80 Dead, Including at Least One American in Europe's Deadliest Train Crash in Over Two Decades

Santiago de Compostela, Spain - July 24, 2013
An eight-car RENFE express train crashed on Wednesday night in northwest Spain, killing at least 80 people and injuring over 170 others. RENFE is Spain's high-speed rail network. The crash is Spain's largest disaster since the 2004 terrorist attack at Madrid's Atocha train station, which left 191 people dead. 

The U.S. State Department issued a statement in the aftermath of the tragedy, indicating that one American had been killed in the crash, and five others had been injured, though "these numbers may change as we receive additional information." 
The fatal crash occurred at 8:41 p.m. local time in the city of Santiago de Compostela. The train was on its way to the city of Ferrol from Madrid when it crashed roughly two miles outside of Santiago de Compostela station. Dramatic video footage of the crash shows the train speeding as it left the tracks on a curve and violently overturned. Officials have said excessive speed is the likely cause of the crash. 
A Spanish newspaper quoted the train driver as traveling at a speed of 118 miles per hour on the curve. The speed limit for that section of track is 49 miles per hour. The train driver, who was hospitalized in the crash, has been placed under formal investigation and a judge has ordered law enforcement officials to take a statement.  

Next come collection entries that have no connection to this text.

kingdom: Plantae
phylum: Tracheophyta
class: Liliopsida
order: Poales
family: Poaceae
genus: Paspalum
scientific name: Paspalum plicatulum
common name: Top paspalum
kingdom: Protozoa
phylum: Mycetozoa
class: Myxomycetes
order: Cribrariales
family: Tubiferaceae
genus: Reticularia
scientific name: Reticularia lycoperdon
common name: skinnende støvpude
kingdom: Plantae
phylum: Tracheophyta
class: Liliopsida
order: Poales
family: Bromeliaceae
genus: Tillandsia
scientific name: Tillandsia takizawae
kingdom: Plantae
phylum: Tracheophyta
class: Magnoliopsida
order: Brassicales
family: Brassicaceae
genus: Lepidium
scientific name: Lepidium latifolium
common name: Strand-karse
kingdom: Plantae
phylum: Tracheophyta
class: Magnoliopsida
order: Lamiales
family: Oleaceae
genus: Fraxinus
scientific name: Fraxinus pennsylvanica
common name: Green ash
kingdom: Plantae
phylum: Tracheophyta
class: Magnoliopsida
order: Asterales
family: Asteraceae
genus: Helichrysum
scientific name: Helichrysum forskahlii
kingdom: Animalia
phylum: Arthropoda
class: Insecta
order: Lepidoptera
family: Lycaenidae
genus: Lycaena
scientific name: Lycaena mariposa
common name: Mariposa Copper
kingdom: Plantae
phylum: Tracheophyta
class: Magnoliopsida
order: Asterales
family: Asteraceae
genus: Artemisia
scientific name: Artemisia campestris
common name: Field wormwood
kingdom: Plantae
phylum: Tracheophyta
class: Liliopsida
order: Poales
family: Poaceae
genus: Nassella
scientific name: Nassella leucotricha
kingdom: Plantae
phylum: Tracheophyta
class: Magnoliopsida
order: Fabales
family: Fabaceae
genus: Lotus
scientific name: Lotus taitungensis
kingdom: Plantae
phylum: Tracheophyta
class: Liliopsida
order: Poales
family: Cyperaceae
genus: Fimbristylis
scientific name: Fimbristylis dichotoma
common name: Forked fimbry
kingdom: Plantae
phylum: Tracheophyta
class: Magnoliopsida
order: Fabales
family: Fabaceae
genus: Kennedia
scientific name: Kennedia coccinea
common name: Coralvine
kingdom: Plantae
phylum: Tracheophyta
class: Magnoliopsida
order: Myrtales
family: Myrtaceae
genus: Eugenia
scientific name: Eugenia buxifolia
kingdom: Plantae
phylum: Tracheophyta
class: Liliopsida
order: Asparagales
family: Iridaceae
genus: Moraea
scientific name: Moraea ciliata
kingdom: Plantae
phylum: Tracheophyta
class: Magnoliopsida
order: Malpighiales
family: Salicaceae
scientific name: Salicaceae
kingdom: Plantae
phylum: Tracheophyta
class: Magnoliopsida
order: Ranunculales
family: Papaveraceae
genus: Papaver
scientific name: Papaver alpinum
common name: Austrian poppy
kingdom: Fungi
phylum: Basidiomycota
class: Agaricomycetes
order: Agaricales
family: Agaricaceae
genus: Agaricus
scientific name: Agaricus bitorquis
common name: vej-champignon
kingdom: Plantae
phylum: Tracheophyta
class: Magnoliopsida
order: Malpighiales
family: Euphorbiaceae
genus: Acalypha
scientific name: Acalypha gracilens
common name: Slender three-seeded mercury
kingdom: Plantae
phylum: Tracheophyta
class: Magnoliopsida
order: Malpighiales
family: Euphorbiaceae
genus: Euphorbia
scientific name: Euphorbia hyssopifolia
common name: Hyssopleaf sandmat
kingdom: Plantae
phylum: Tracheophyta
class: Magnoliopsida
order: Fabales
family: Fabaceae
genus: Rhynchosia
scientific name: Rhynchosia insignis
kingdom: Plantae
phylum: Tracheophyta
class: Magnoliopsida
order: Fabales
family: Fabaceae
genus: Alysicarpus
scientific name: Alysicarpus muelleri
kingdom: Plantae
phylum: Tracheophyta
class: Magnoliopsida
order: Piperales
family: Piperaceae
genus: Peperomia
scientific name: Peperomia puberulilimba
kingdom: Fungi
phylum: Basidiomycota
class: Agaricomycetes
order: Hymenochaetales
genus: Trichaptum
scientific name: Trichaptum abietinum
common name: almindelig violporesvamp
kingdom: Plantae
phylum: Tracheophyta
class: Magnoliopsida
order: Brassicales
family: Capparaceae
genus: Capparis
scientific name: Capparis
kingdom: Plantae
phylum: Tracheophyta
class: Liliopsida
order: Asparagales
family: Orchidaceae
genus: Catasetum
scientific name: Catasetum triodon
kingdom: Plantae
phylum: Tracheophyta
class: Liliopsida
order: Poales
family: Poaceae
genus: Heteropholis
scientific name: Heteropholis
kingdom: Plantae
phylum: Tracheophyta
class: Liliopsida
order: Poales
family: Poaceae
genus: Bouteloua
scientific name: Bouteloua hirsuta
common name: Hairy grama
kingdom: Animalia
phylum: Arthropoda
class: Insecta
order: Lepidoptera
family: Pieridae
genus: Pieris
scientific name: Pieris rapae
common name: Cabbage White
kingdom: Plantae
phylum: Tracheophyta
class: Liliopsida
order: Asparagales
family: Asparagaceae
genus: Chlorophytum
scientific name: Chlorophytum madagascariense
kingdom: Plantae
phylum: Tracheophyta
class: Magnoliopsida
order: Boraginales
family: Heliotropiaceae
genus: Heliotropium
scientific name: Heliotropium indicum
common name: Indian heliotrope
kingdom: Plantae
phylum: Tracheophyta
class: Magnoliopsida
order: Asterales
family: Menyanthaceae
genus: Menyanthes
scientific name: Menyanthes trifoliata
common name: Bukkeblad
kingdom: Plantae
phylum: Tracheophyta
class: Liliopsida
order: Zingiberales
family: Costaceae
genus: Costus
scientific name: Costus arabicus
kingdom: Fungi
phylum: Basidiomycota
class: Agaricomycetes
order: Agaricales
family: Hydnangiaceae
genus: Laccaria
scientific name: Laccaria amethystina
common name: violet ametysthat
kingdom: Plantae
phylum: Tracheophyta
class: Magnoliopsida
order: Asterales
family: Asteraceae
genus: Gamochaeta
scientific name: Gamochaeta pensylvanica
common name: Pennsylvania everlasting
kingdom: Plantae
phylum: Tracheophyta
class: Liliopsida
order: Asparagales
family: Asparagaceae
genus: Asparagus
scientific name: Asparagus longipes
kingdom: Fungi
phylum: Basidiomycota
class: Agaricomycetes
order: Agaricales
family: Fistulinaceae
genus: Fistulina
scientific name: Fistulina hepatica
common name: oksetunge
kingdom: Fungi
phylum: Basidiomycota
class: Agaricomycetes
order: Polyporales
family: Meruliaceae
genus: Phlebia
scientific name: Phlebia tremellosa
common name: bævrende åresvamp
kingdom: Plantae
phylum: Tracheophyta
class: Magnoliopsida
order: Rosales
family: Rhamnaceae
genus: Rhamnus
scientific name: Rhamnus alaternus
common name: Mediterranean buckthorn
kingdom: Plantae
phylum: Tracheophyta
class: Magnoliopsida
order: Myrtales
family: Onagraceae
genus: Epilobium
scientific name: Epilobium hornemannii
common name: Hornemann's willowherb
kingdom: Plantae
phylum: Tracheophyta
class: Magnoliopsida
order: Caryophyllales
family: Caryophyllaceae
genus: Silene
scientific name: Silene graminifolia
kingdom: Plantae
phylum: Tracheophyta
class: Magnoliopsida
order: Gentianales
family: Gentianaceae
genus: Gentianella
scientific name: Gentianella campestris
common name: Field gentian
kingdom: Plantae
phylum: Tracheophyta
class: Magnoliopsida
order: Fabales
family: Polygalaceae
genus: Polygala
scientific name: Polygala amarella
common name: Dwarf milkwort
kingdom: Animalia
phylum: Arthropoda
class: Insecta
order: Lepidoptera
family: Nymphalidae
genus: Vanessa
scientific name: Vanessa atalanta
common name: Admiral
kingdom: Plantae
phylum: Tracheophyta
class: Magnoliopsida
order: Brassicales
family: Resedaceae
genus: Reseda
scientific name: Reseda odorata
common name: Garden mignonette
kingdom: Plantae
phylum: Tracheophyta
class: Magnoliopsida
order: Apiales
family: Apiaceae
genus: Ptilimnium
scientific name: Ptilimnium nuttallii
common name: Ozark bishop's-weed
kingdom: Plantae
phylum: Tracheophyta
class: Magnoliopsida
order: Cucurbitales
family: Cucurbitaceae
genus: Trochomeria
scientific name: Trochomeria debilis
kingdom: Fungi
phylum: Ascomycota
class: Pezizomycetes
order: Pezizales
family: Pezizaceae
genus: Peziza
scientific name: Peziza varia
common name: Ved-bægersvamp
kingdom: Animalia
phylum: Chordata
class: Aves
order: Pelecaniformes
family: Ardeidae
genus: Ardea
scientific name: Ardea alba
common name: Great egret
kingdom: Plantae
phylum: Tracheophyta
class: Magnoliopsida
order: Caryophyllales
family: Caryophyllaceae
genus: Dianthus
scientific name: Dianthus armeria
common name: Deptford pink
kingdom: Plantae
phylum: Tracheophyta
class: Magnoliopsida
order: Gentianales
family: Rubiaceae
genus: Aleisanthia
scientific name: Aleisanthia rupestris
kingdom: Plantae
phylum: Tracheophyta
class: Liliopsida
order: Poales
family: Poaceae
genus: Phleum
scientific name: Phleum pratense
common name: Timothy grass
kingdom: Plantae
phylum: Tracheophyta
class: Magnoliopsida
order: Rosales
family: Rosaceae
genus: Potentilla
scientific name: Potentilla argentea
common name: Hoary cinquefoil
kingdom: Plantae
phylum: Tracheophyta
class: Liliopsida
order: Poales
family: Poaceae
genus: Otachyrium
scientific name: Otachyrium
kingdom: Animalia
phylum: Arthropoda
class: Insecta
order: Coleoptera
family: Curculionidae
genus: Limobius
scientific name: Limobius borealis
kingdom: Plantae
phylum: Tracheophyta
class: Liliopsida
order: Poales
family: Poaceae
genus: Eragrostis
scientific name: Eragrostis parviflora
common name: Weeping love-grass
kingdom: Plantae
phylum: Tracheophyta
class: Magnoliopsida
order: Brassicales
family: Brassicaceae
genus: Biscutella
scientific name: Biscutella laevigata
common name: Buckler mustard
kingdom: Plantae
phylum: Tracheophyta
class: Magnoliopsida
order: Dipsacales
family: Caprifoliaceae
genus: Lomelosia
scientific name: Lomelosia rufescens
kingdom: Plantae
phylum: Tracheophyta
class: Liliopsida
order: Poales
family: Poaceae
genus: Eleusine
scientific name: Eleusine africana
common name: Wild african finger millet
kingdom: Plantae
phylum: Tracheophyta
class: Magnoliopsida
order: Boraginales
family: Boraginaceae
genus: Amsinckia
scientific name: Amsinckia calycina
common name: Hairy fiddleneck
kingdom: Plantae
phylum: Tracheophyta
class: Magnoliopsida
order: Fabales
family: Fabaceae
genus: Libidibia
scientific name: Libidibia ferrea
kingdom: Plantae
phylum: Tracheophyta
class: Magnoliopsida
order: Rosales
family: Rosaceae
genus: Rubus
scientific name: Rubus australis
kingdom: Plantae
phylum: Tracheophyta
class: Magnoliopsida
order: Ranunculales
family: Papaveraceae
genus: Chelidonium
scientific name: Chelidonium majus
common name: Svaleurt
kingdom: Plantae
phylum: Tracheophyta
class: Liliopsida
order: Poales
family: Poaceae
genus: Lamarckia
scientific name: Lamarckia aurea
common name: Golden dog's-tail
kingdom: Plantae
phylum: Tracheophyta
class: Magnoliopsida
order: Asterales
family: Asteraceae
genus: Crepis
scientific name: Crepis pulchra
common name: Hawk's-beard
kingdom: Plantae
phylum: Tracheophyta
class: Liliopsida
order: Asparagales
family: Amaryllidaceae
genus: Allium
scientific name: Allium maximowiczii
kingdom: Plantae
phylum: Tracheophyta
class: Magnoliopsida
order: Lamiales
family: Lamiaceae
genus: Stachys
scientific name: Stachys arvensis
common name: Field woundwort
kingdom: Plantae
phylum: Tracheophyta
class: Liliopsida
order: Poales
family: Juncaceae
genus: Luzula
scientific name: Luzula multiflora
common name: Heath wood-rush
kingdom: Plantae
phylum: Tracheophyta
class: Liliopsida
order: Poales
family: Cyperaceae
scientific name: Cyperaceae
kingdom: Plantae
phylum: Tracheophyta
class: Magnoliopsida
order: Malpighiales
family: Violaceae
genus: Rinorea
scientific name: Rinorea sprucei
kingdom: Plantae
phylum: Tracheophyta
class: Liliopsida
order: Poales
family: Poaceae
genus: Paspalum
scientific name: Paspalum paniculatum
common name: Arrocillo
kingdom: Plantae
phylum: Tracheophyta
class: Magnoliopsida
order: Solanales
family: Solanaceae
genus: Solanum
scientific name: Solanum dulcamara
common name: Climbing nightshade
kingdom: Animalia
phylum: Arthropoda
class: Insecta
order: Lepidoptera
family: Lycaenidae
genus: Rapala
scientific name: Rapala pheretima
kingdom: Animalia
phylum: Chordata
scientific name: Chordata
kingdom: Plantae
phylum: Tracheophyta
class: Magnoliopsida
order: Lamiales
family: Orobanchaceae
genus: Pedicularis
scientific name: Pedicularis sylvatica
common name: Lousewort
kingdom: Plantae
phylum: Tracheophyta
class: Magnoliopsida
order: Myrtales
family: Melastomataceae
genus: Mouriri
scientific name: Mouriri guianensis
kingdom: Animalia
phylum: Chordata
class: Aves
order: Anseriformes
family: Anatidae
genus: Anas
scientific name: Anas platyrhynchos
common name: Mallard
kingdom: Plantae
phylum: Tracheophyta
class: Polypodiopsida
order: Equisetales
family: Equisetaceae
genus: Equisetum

As of Thursday morning, 95 people remain in the hospital, including 36 people that are listed in critical condition. Four of those critical are children. Tomas Lopez was traveling with his wife and two children on the train. "My daughter is okay but I don't know where my wife and son are…I have been looking for them all night from one place to another," he told Reuters. So many local residents have turned out to donate blood that a second donation site had to be set up to accommodate them. 
After visiting the site of the crash, Mariano Rajoy, Spain's Prime Minister, declared three days of national mourning. "The scene is shocking," he said in a radio interview. President Obama expressed his condolences to the people of Spain, saying in a statement, "today the American people grieve with our Spanish friends."